Borderline kişilik bozukluğu olan kişiler, gerçeklik algılarında bozulma yaşayabilirler. Stresli, zor, travmatik durumlarda, gerçeklikten kopma, kendini yabancılaşma, halüsinasyon, sanrı gibi belirtiler gösterebilirler. Bu belirtiler, onların korku, kaygı, panik, depresyon gibi duygularını artırır. Bu duygular, onların işlevselliğini, uyumunu, başarısını azaltır.
Borderline kişilik bozukluğu olan kişiler, bu belirtilerden dolayı hayatlarında pek çok sorun yaşarlar. İlişkilerinde, işlerinde, eğitimlerinde, sosyal hayatlarında, sağlıklarında, mutluluklarında problemler yaşarlar. Bu problemler, onların özgüvenlerini, özsaygılarını, özsevgilerini düşürür. Bu nedenle, borderline kişilik bozukluğu olan kişilerin, profesyonel yardım almaları gerekir.
Borderline kişilik bozukluğunun nedenleri tam olarak bilinmemektedir. Genetik, biyolojik, psikolojik, sosyal, çevresel faktörlerin bir araya gelmesiyle ortaya çıktığı düşünülmektedir. Özellikle, çocukluk çağında yaşanan istismar, ihmal, şiddet, terk, kayıp, yoksunluk, reddedilme, aile içi çatışma, boşanma, alkol, madde kullanımı, ruhsal hastalık gibi travmatik deneyimler, borderline kişilik bozukluğu gelişiminde önemli rol oynamaktadır.
Borderline kişilik bozukluğunun tanısı, psikiyatri uzmanı tarafından konulur. Tanı için, kişinin belirtilerini, geçmişini, ilişkilerini, davranışlarını, duygularını, düşüncelerini değerlendirmek gerekir.

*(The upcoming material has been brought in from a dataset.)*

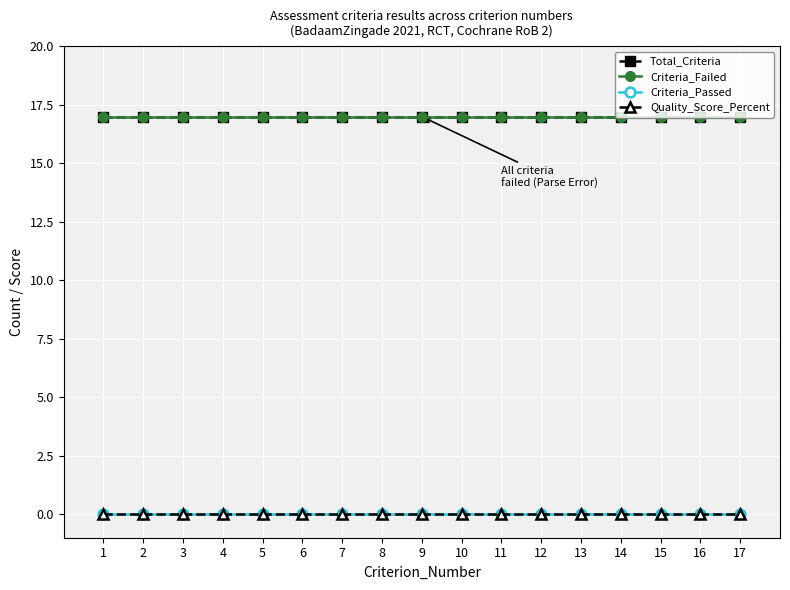

How many lines are shown in the chart?

4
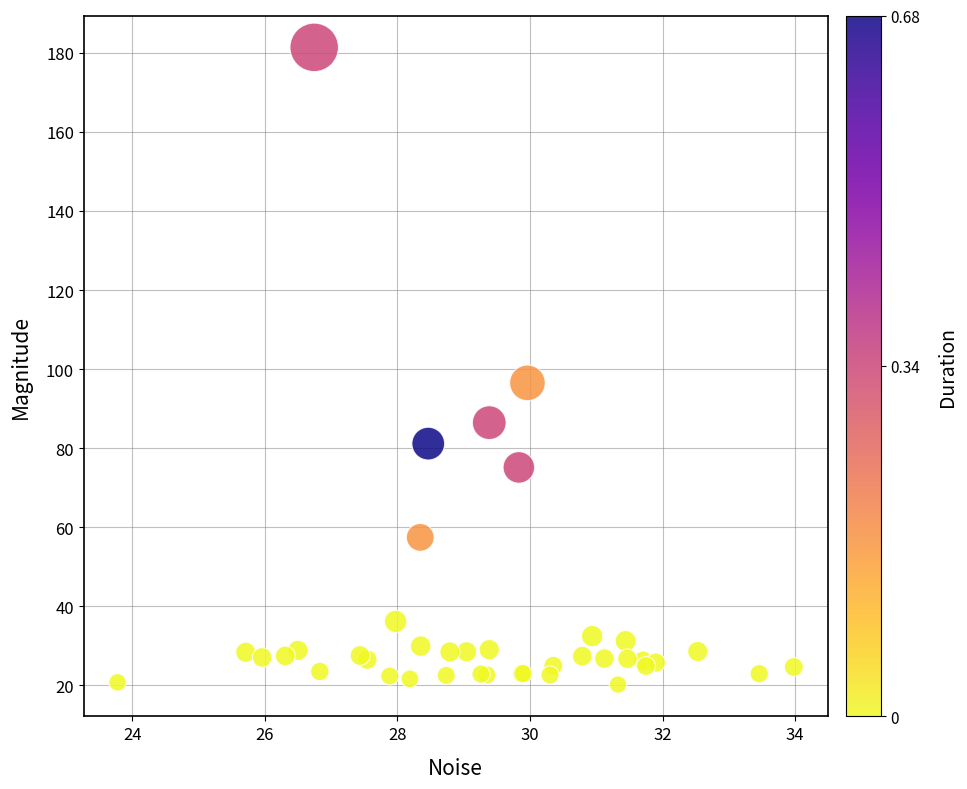

What Y value in the scatter plot is closest to 100?

96.5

Borderline kişilik bozukluğu, diğer ruhsal hastalıklarla karıştırılabileceği için, ayırıcı tanı yapmak önemlidir. Borderline kişilik bozukluğu, bipolar bozukluk, depresyon, anksiyete bozuklukları, madde kullanım bozuklukları, yeme bozuklukları, travma sonrası stres bozukluğu, dikkat eksikliği hiperaktivite bozukluğu, obsesif kompulsif bozukluk, şizofreni, diğer kişilik bozuklukları gibi pek çok ruhsal hastalıkla benzer belirtiler gösterebilir. Bu nedenle, borderline kişilik bozukluğu tanısı koymak için, kişinin belirtilerinin süreklilik, şiddet, sıklık, etki, işlevsellik gibi kriterlere göre değerlendirilmesi gerekir.
Borderline kişilik bozukluğunun tedavisi, psikoterapi ve ilaç tedavisinden oluşur. Psikoterapi, borderline kişilik bozukluğu olan kişilerin kendilerini, başkalarını ve hayatı daha iyi anlamalarına, duygularını, düşüncelerini ve davranışlarını daha iyi yönetmelerine, ilişkilerini, işlerini, sosyal hayatlarını ve sağlıklarını daha iyi iyileştirmelerine yardımcı olur. Psikoterapi, bireysel, grup, aile veya çift terapisi şeklinde uygulanabilir.